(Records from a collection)

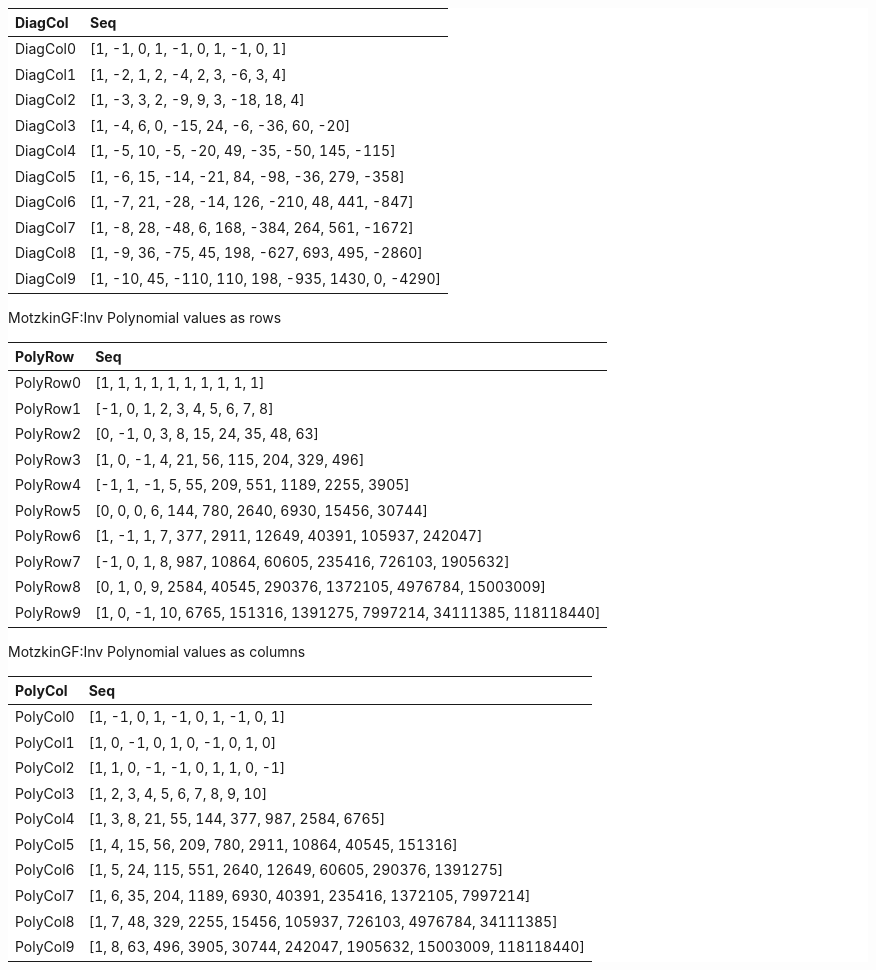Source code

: | DiagCol  |   Seq  |
| :---     |  :---  |
| DiagCol0 | [1, -1, 0, 1, -1, 0, 1, -1, 0, 1] |
| DiagCol1 | [1, -2, 1, 2, -4, 2, 3, -6, 3, 4] |
| DiagCol2 | [1, -3, 3, 2, -9, 9, 3, -18, 18, 4] |
| DiagCol3 | [1, -4, 6, 0, -15, 24, -6, -36, 60, -20] |
| DiagCol4 | [1, -5, 10, -5, -20, 49, -35, -50, 145, -115] |
| DiagCol5 | [1, -6, 15, -14, -21, 84, -98, -36, 279, -358] |
| DiagCol6 | [1, -7, 21, -28, -14, 126, -210, 48, 441, -847] |
| DiagCol7 | [1, -8, 28, -48, 6, 168, -384, 264, 561, -1672] |
| DiagCol8 | [1, -9, 36, -75, 45, 198, -627, 693, 495, -2860] |
| DiagCol9 | [1, -10, 45, -110, 110, 198, -935, 1430, 0, -4290] |

MotzkinGF:Inv Polynomial values as rows

| PolyRow  |   Seq  |
| :---     |  :---  |
| PolyRow0 | [1, 1, 1, 1, 1, 1, 1, 1, 1, 1] |
| PolyRow1 | [-1, 0, 1, 2, 3, 4, 5, 6, 7, 8] |
| PolyRow2 | [0, -1, 0, 3, 8, 15, 24, 35, 48, 63] |
| PolyRow3 | [1, 0, -1, 4, 21, 56, 115, 204, 329, 496] |
| PolyRow4 | [-1, 1, -1, 5, 55, 209, 551, 1189, 2255, 3905] |
| PolyRow5 | [0, 0, 0, 6, 144, 780, 2640, 6930, 15456, 30744] |
| PolyRow6 | [1, -1, 1, 7, 377, 2911, 12649, 40391, 105937, 242047] |
| PolyRow7 | [-1, 0, 1, 8, 987, 10864, 60605, 235416, 726103, 1905632] |
| PolyRow8 | [0, 1, 0, 9, 2584, 40545, 290376, 1372105, 4976784, 15003009] |
| PolyRow9 | [1, 0, -1, 10, 6765, 151316, 1391275, 7997214, 34111385, 118118440] |

MotzkinGF:Inv Polynomial values as columns

| PolyCol  |   Seq  |
| :---     |  :---  |
| PolyCol0 | [1, -1, 0, 1, -1, 0, 1, -1, 0, 1] |
| PolyCol1 | [1, 0, -1, 0, 1, 0, -1, 0, 1, 0] |
| PolyCol2 | [1, 1, 0, -1, -1, 0, 1, 1, 0, -1] |
| PolyCol3 | [1, 2, 3, 4, 5, 6, 7, 8, 9, 10] |
| PolyCol4 | [1, 3, 8, 21, 55, 144, 377, 987, 2584, 6765] |
| PolyCol5 | [1, 4, 15, 56, 209, 780, 2911, 10864, 40545, 151316] |
| PolyCol6 | [1, 5, 24, 115, 551, 2640, 12649, 60605, 290376, 1391275] |
| PolyCol7 | [1, 6, 35, 204, 1189, 6930, 40391, 235416, 1372105, 7997214] |
| PolyCol8 | [1, 7, 48, 329, 2255, 15456, 105937, 726103, 4976784, 34111385] |
| PolyCol9 | [1, 8, 63, 496, 3905, 30744, 242047, 1905632, 15003009, 118118440] |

▶ What is being asked: Reproduce the material above verbatim, line for line, omitting the pictures.

▶ Result of this task:
Source code

: | DiagCol  |   Seq  |
| :---     |  :---  |
| DiagCol0 | [1, -1, 0, 1, -1, 0, 1, -1, 0, 1] |
| DiagCol1 | [1, -2, 1, 2, -4, 2, 3, -6, 3, 4] |
| DiagCol2 | [1, -3, 3, 2, -9, 9, 3, -18, 18, 4] |
| DiagCol3 | [1, -4, 6, 0, -15, 24, -6, -36, 60, -20] |
| DiagCol4 | [1, -5, 10, -5, -20, 49, -35, -50, 145, -115] |
| DiagCol5 | [1, -6, 15, -14, -21, 84, -98, -36, 279, -358] |
| DiagCol6 | [1, -7, 21, -28, -14, 126, -210, 48, 441, -847] |
| DiagCol7 | [1, -8, 28, -48, 6, 168, -384, 264, 561, -1672] |
| DiagCol8 | [1, -9, 36, -75, 45, 198, -627, 693, 495, -2860] |
| DiagCol9 | [1, -10, 45, -110, 110, 198, -935, 1430, 0, -4290] |

MotzkinGF:Inv Polynomial values as rows

| PolyRow  |   Seq  |
| :---     |  :---  |
| PolyRow0 | [1, 1, 1, 1, 1, 1, 1, 1, 1, 1] |
| PolyRow1 | [-1, 0, 1, 2, 3, 4, 5, 6, 7, 8] |
| PolyRow2 | [0, -1, 0, 3, 8, 15, 24, 35, 48, 63] |
| PolyRow3 | [1, 0, -1, 4, 21, 56, 115, 204, 329, 496] |
| PolyRow4 | [-1, 1, -1, 5, 55, 209, 551, 1189, 2255, 3905] |
| PolyRow5 | [0, 0, 0, 6, 144, 780, 2640, 6930, 15456, 30744] |
| PolyRow6 | [1, -1, 1, 7, 377, 2911, 12649, 40391, 105937, 242047] |
| PolyRow7 | [-1, 0, 1, 8, 987, 10864, 60605, 235416, 726103, 1905632] |
| PolyRow8 | [0, 1, 0, 9, 2584, 40545, 290376, 1372105, 4976784, 15003009] |
| PolyRow9 | [1, 0, -1, 10, 6765, 151316, 1391275, 7997214, 34111385, 118118440] |

MotzkinGF:Inv Polynomial values as columns

| PolyCol  |   Seq  |
| :---     |  :---  |
| PolyCol0 | [1, -1, 0, 1, -1, 0, 1, -1, 0, 1] |
| PolyCol1 | [1, 0, -1, 0, 1, 0, -1, 0, 1, 0] |
| PolyCol2 | [1, 1, 0, -1, -1, 0, 1, 1, 0, -1] |
| PolyCol3 | [1, 2, 3, 4, 5, 6, 7, 8, 9, 10] |
| PolyCol4 | [1, 3, 8, 21, 55, 144, 377, 987, 2584, 6765] |
| PolyCol5 | [1, 4, 15, 56, 209, 780, 2911, 10864, 40545, 151316] |
| PolyCol6 | [1, 5, 24, 115, 551, 2640, 12649, 60605, 290376, 1391275] |
| PolyCol7 | [1, 6, 35, 204, 1189, 6930, 40391, 235416, 1372105, 7997214] |
| PolyCol8 | [1, 7, 48, 329, 2255, 15456, 105937, 726103, 4976784, 34111385] |
| PolyCol9 | [1, 8, 63, 496, 3905, 30744, 242047, 1905632, 15003009, 118118440] |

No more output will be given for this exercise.